Your task is to copy every line of the entries that contains "down".
**** Input material
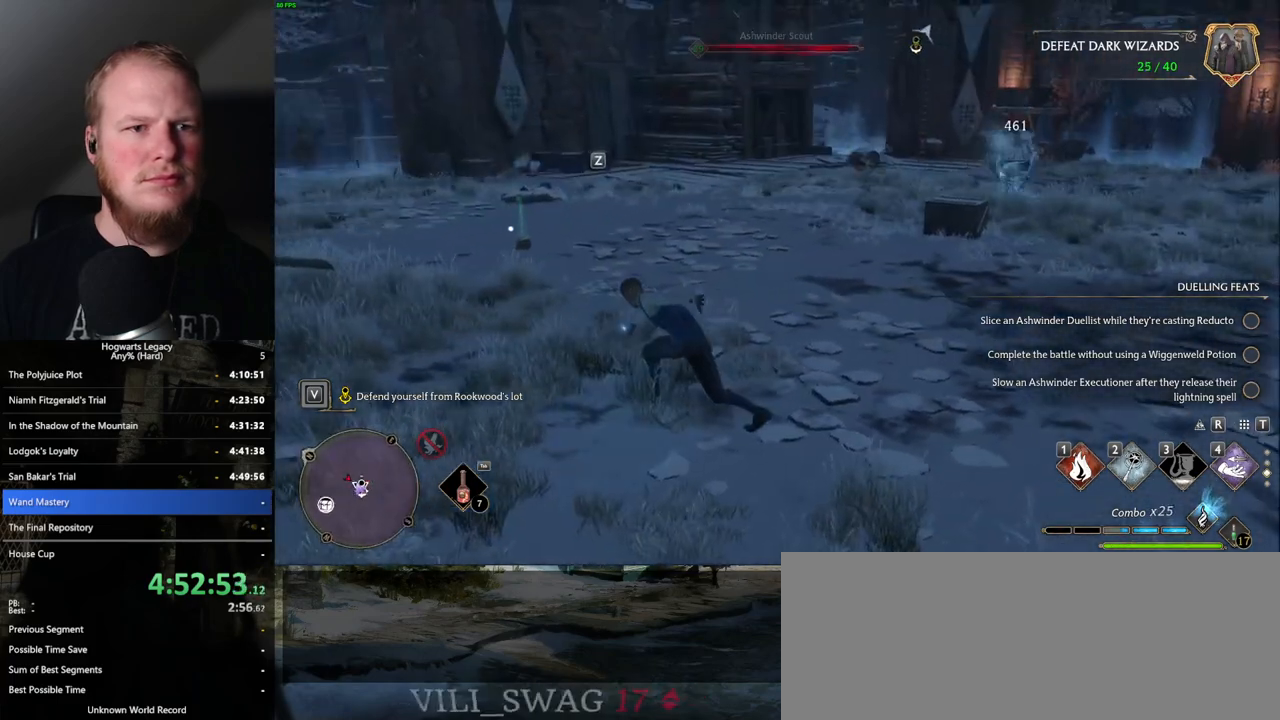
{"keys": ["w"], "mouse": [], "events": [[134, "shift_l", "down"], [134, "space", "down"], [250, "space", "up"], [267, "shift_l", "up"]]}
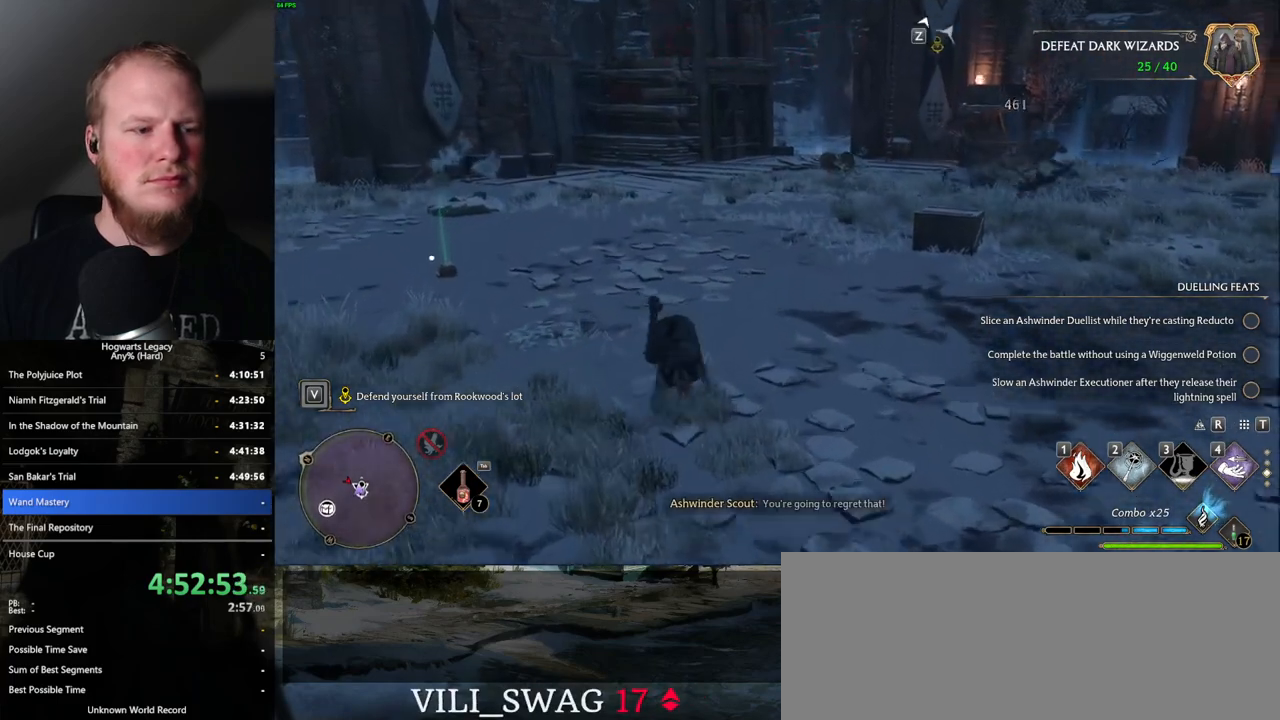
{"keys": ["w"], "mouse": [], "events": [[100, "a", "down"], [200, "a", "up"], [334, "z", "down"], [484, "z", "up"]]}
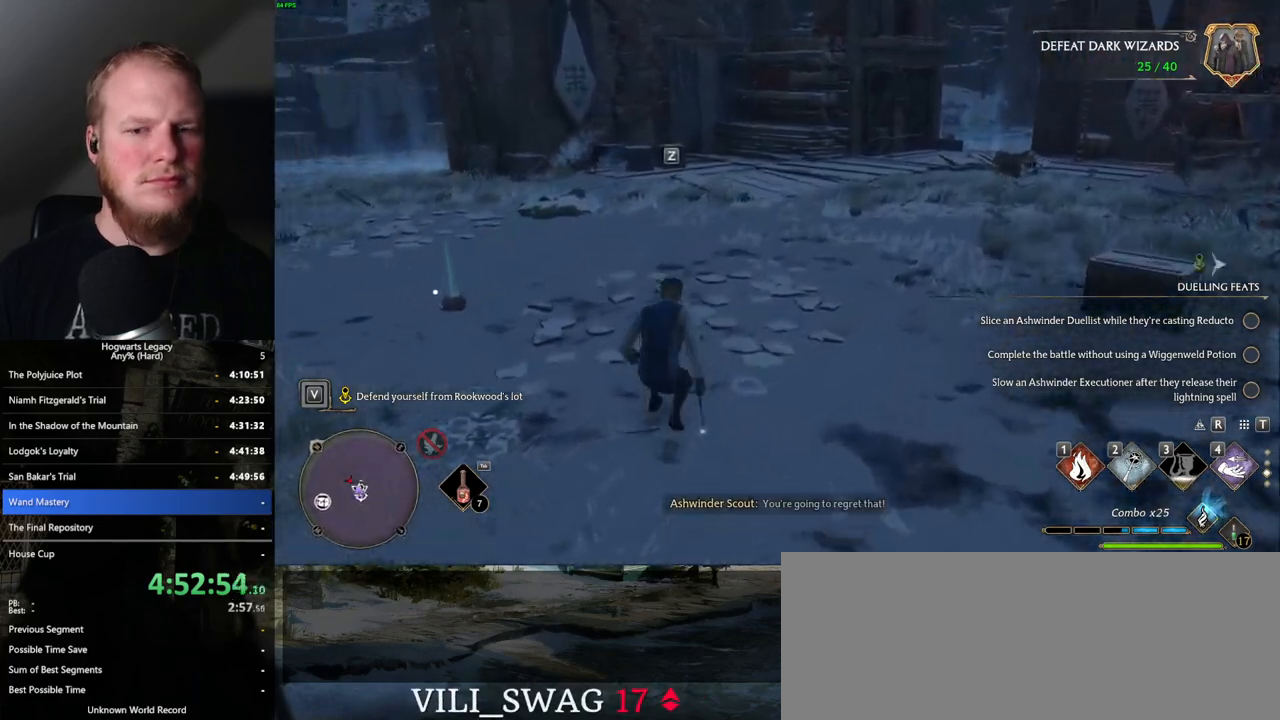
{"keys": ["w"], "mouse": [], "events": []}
********
**** Input material
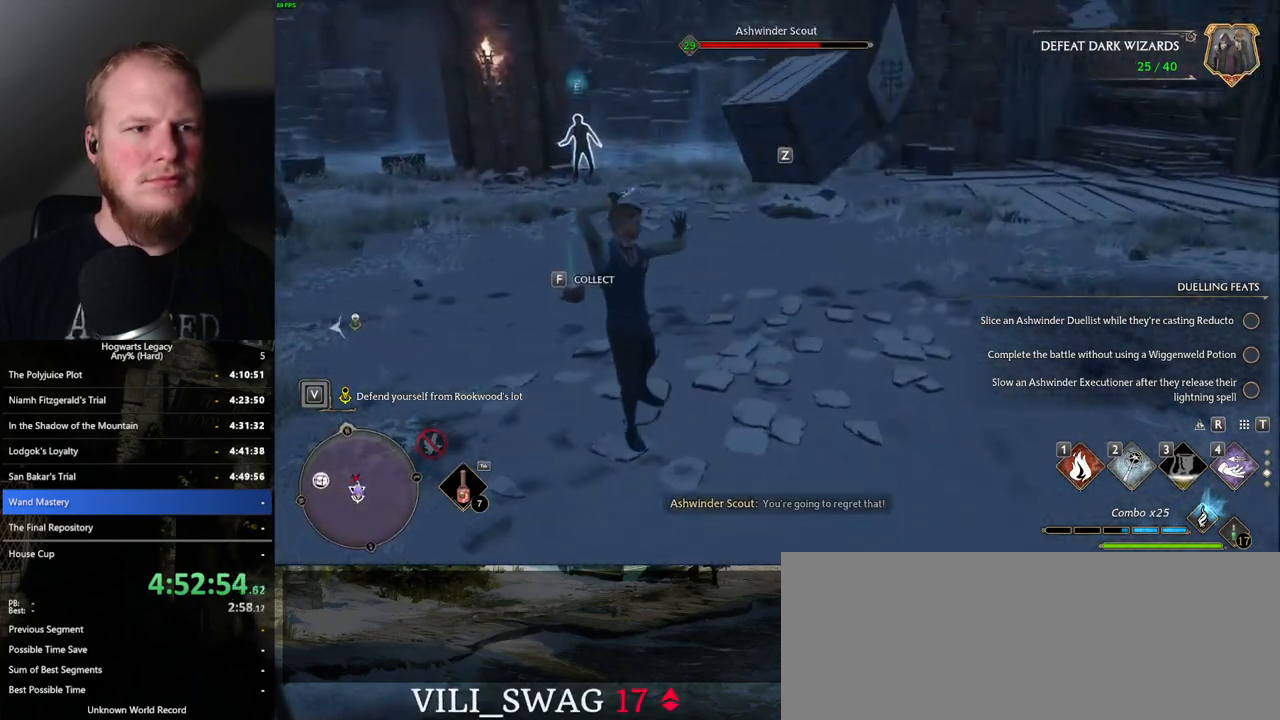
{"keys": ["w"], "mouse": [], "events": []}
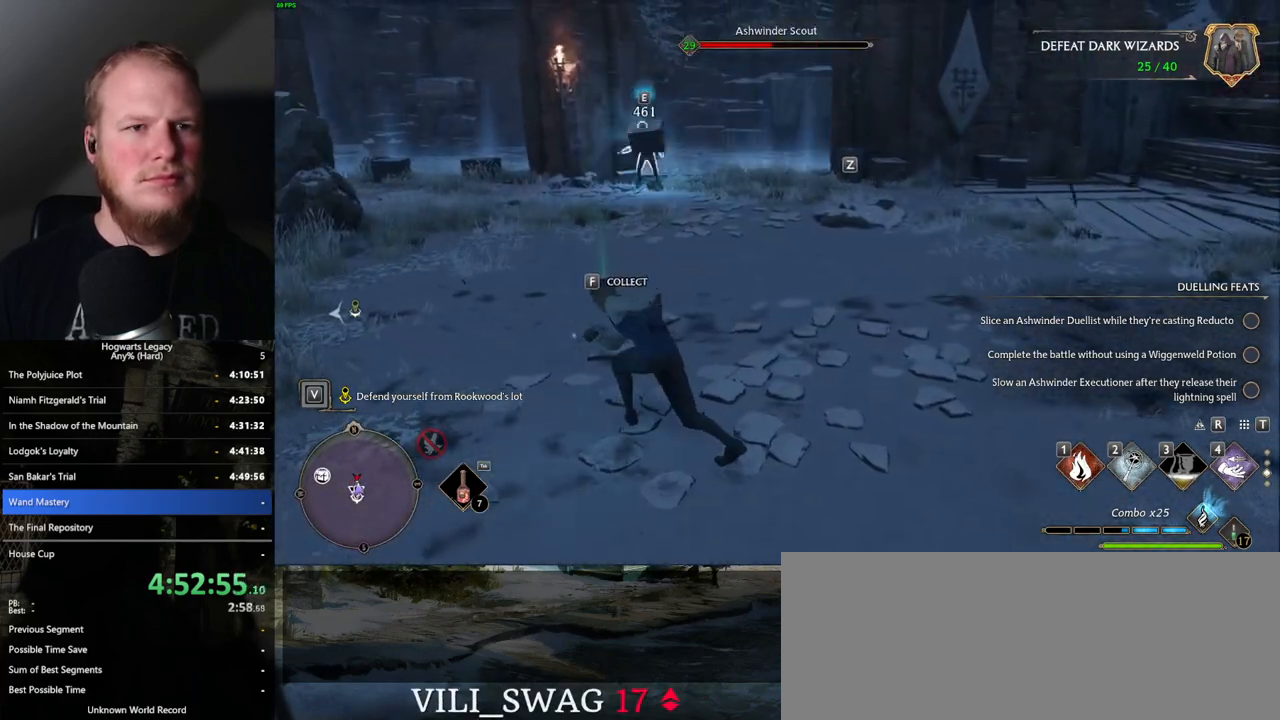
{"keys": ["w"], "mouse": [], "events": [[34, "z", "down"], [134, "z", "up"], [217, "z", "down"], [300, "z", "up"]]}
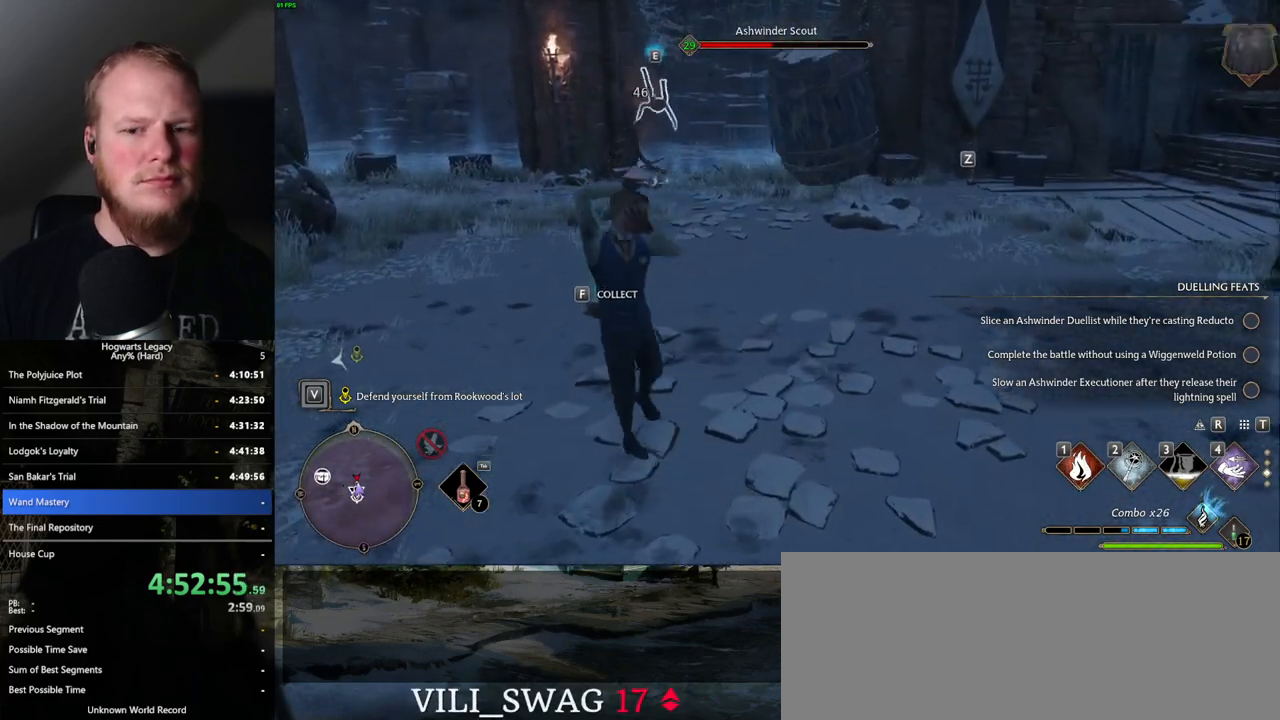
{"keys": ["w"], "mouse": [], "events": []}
********
**** Input material
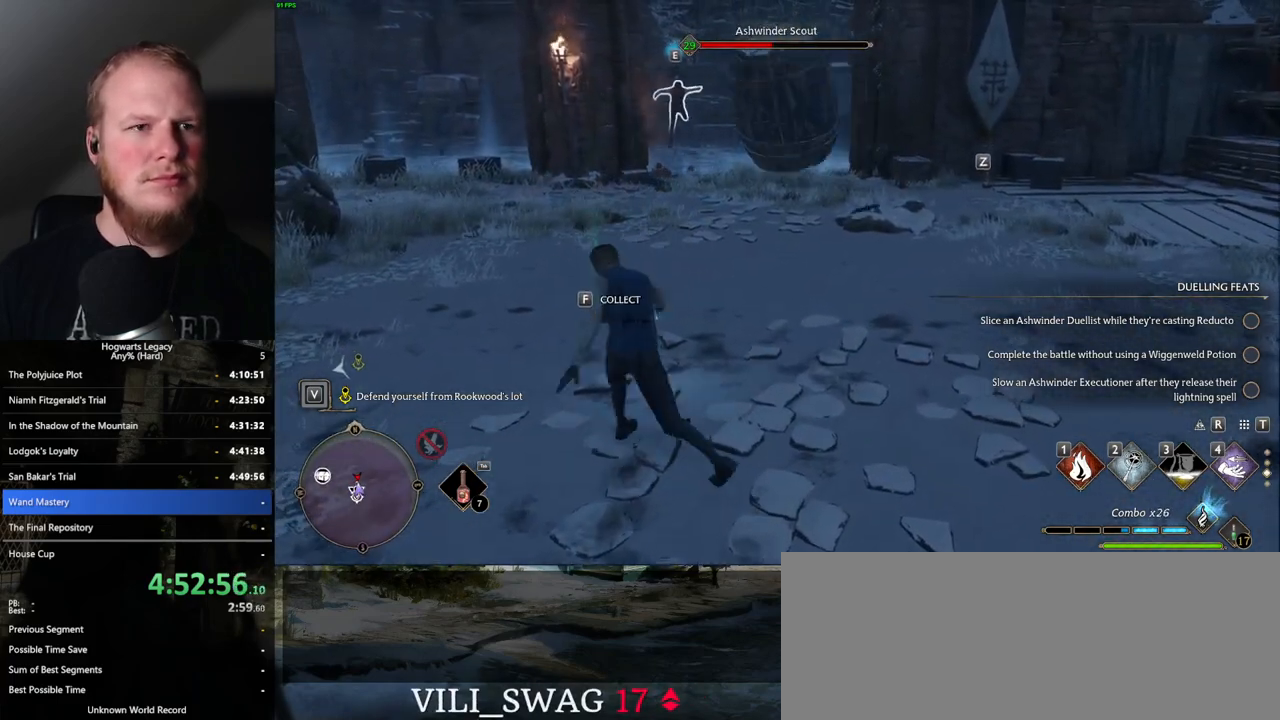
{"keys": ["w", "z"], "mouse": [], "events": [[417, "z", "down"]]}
********
Your solution |
{"keys": ["w"], "mouse": [], "events": [[134, "shift_l", "down"], [134, "space", "down"], [250, "space", "up"], [267, "shift_l", "up"]]}
{"keys": ["w"], "mouse": [], "events": [[100, "a", "down"], [200, "a", "up"], [334, "z", "down"], [484, "z", "up"]]}
{"keys": ["w"], "mouse": [], "events": [[34, "z", "down"], [134, "z", "up"], [217, "z", "down"], [300, "z", "up"]]}
{"keys": ["w", "z"], "mouse": [], "events": [[417, "z", "down"]]}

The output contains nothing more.